Craig Wilson, Costco’s vice president of quality assurance and food safety, said July 18 that the company began requiring its produce suppliers to test finished products for the “Big 6” E. coli strains “a couple of months ago.”
He said the company added the rare strain O104:H4 that recently sickened more than 3,900 people in Europe to its mandatory test list “in the past two or three weeks.”

“The tests don’t make the food safer, but they do tell us if the vendors’ food safety programs are working,” Wilson said.

Representatives of two of Costco’s produce suppliers agreed with Wilson’s assessment of the role of testing. They also said none of their other customers require finished product testing.

Earthbound Farm, San Juan Bautista, Calif., began testing raw products in 2006 and finished products in 2007 in response to the E. coli outbreak in 2006. Consequently, the Costco requirement won’t add any costs or disrupt their supply chain, said Will Daniels, senior vice president of operations and organic integrity.

“We test 100% of raw and 100% of our finished products, unlike many companies that just do spot checks,” Daniels said, adding that the company’s cost for the aggressive testing program is only 3 cents per retail unit, “which we do not pass along to our customers.”

At Ready Pac Foods Inc. in Irwindale, Calif., tests for salmonella and various E. coli strains have been standard procedure for several years, said Brian Zomorodi, senior vice president of technology and quality.

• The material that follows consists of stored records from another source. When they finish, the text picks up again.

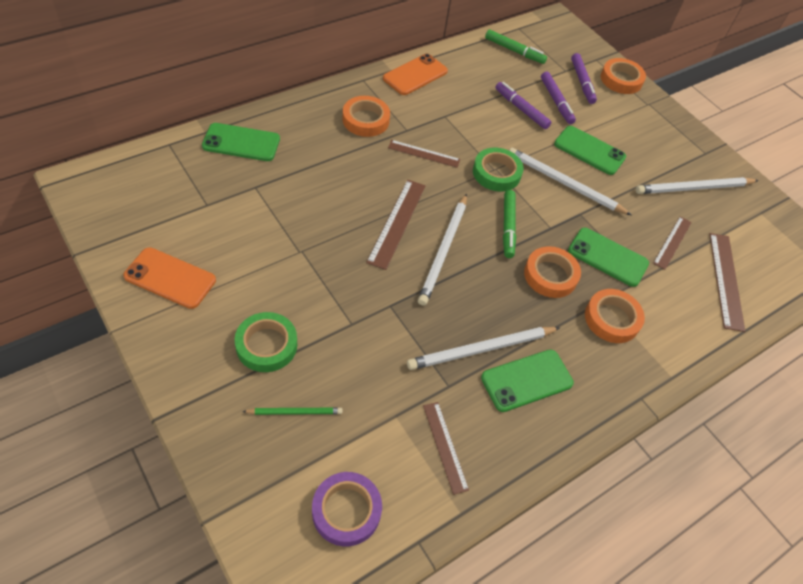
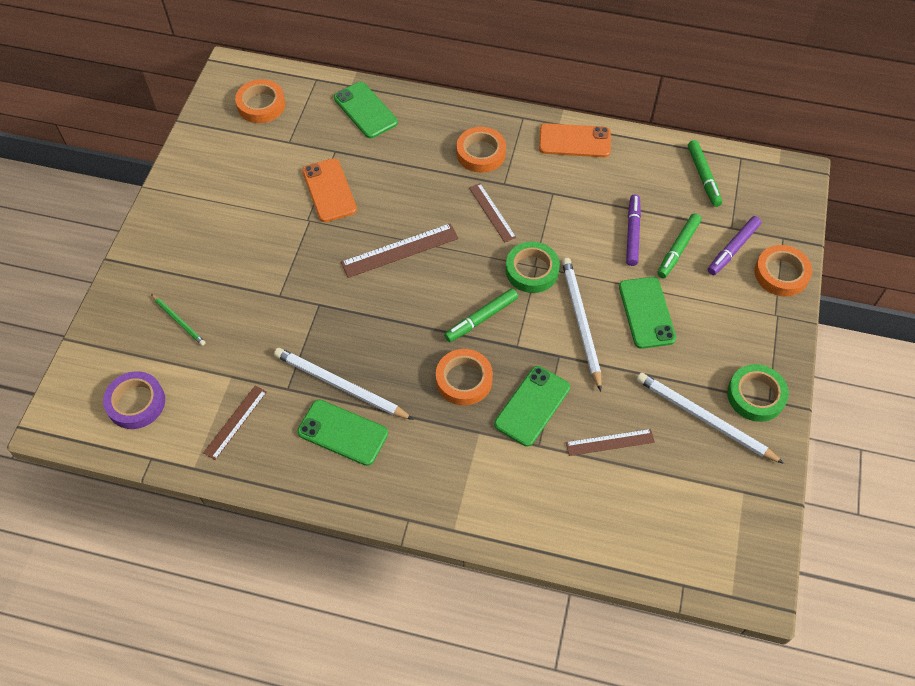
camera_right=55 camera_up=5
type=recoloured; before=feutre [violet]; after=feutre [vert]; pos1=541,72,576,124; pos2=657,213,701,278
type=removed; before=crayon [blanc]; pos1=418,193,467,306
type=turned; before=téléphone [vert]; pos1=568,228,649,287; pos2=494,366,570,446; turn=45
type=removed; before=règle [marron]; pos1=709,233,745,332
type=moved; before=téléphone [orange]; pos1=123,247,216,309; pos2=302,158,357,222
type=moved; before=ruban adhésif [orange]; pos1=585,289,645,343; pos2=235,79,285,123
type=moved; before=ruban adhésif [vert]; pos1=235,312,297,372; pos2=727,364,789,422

Both Earthbound Farm and Ready Pac work with IEH Laboratories & Consulting Group, Lake Forest Park, Wash., which has 76 labs across the country.
More than three years ago Ready Pac and IEH partnered to open a lab onsite at one of Ready Pac’s locations in California. The lab is staffed 24 hours a day, seven days a week to help reduce delays that finished product testing can cause.

The PCR (polymerase chain reaction) testing used by both produce companies takes about 12 hours, including sample preparation time and an enrichment process — or growth period — for each sample. If tests come up positive an additional four hours are needed for confirmation.

Zomorodi and Daniels both said that so-called rapid tests may offer results in as little as 15 minutes, but the quality of the results and their accuracy are far less reliable than the PCR method.

“With the rapid tests you are looking for a broader category of organisms,” Daniels said. “There is a large class of E. coli out there and many of them don’t make you sick. So if you are using a rapid test and get a positive result you could be throwing away good product because you don’t know which strain is present.”

Mansour Samadpour, president of IEH, echoed Daniels comments about the rapid tests. Companies have to follow the rapid test with the 12-hour PCR method for strain-specific results.

DuPont’s Qualicon division markets PCR test kits to the produce industry; the company warns that rapid tests are not reliable for specific pathogen testing.
Amy Smith, technical applications and regulatory support specialist for Qualicon, said a positive from a rapid test still leaves uncertainty.
“Diagnostic tests are only useful if they find the organisms you are looking for,” Smith said. “The enrichment step is the key in any of these kinds of tests.”

Smith said Qualicon is working on a test for the rare E. coli strain that hit Europe, but because of the evolutionary nature of the pathogen the company is waiting to see how it develops to create the most accurate test possible.
Similarly, BioControl Systems, a multinational company specializing in food safety testing with offices in Bellevue, Wash., and seven other countries, also has a test for the O104:H4 strain in the works. Anita Kressner, vice president for marketing, said the company hopes to have the new test available by the fourth quarter this year.

Samadpour said July 19 that IEH has already developed a test for O104:H4, which it made available to customers beginning two weeks ago.